SzG wrote:My virus scanning system (Symantec Endpoint Protection) has just quarantined Crafty 23.0 (32-bit).
It's been there for months. There was a system update this morning.
It is probably my 32 bit Intel compile ?
This is getting stupid now. So many false positives.
First Avira/Antivir and Mcaffe always flagged Intel 32 bit compiles, so I
contacted them. That issue seems to be resolved with Avira now, but take a look at my
Virustotal scan now, so many dumb scanners. I sure they must use each others definitions >
hi all,
a long time back when this was a problem with virus scanners
and crafty.
i dont remember the details though.
there's probably some new varient someone has named
craftywhatever.
go to the venders web sight and see if you can do a search.
Jim Ablett wrote:I re-compiled 32 bit version and packed it with exe packer upx.
It now gets a clean bill of health in VirusTotal :roll: >
[...]
So I future I will do this with all Win32 Intel compiles.
That's pretty funny. It wasn't that long ago when the one sure way to get flagged by scanners was to pack with UPX. If that is now the solution, it makes me wonder if some of the AV companies are running in circles.
[edit]
It's also funny when packing makes a difference at all... If it does, then you know the scanner is worthless because it can't even tell the difference between packed and unpacked files. They are effectively identical, and as such, should produce identical scan results.
Jim Ablett wrote:I re-compiled 32 bit version and packed it with exe packer upx.
It now gets a clean bill of health in VirusTotal >
[...]
So I future I will do this with all Win32 Intel compiles.
That's pretty funny. It wasn't that long ago when the one sure way to get flagged by scanners was to pack with UPX. If that is now the solution, it makes me wonder if some of the AV companies are running in circles.
[edit]
It's also funny when packing makes a difference at all... If it does, then you know the scanner is worthless because it can't even tell the difference between packed and unpacked files. They are effectively identical, and as such, should produce identical scan results.
Hi Eric,
Actually not byte for byte identical. Packed executables are usually stripped of surplus data when compressed such as overlay data, unused resources, debug data etc.

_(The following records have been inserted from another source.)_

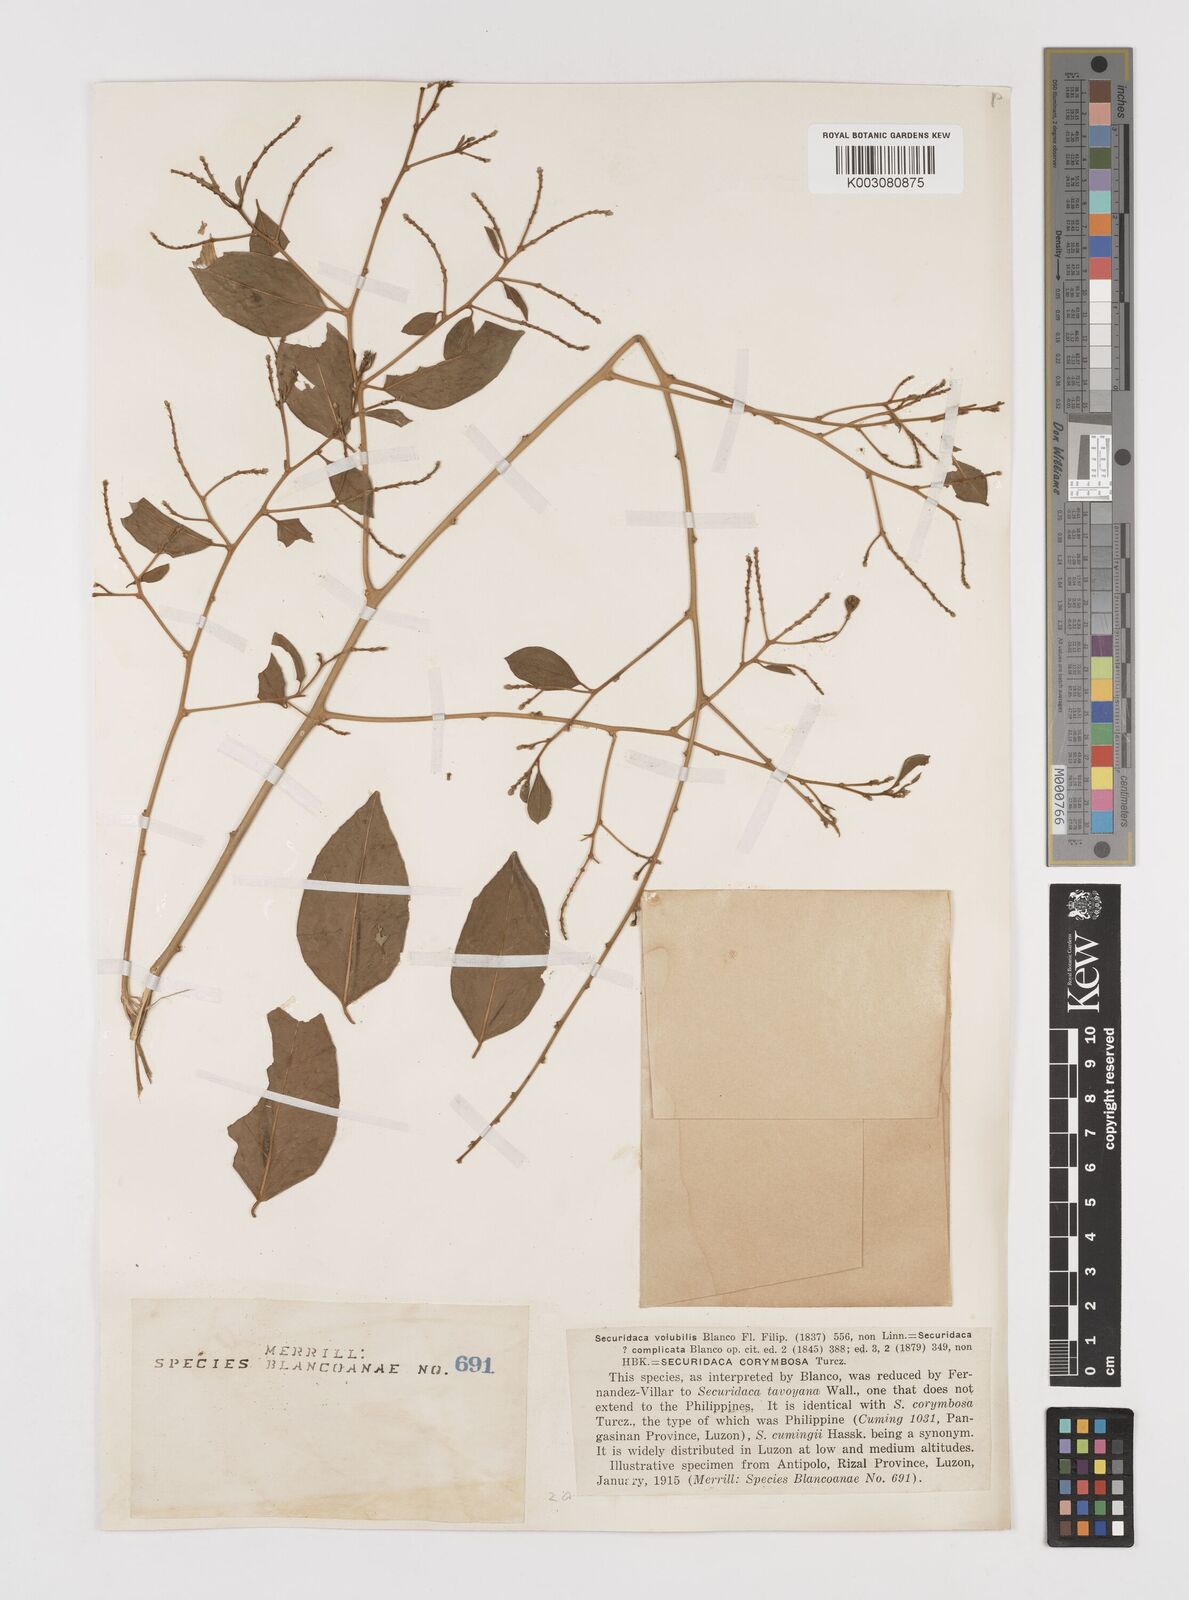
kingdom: Plantae
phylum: Tracheophyta
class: Magnoliopsida
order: Fabales
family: Polygalaceae
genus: Securidaca
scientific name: Securidaca inappendiculata
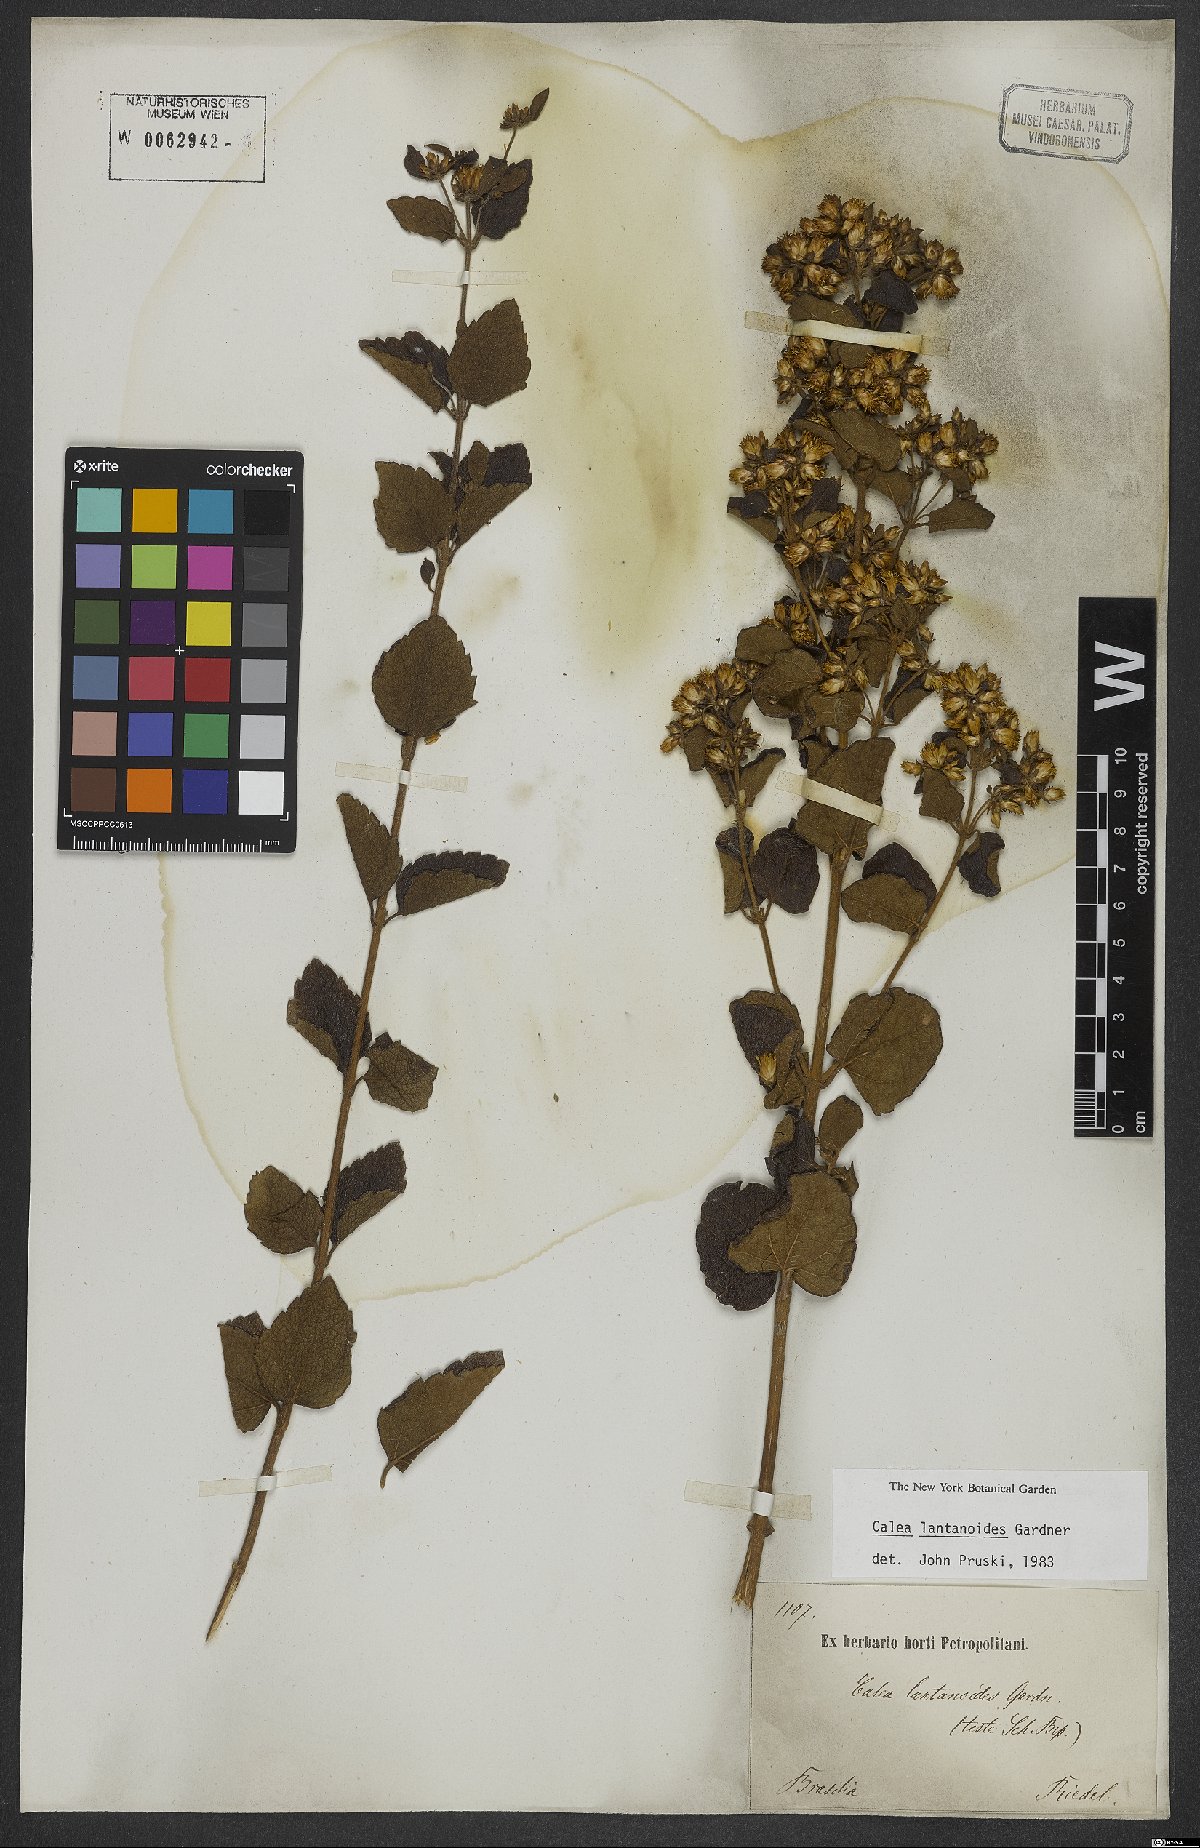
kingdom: Plantae
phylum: Tracheophyta
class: Magnoliopsida
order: Asterales
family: Asteraceae
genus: Calea
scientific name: Calea lantanoides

Engin wrote:is it possible that a virus jump from other file to crafty ???
Hi Engin,
Yes it is very possible that any exe file can become infected and users are right to be
very cautious when anti-virus alerts them and not to take a chance, but in this case
their security programs are detecting a false positive. All Antivirus give false positives but
some very few, others a lot. I think best is Kaspersky or Nod in that respect. Those are the
ones whose results you should look at first and trust the most when scanning with online tool like VirusTotal.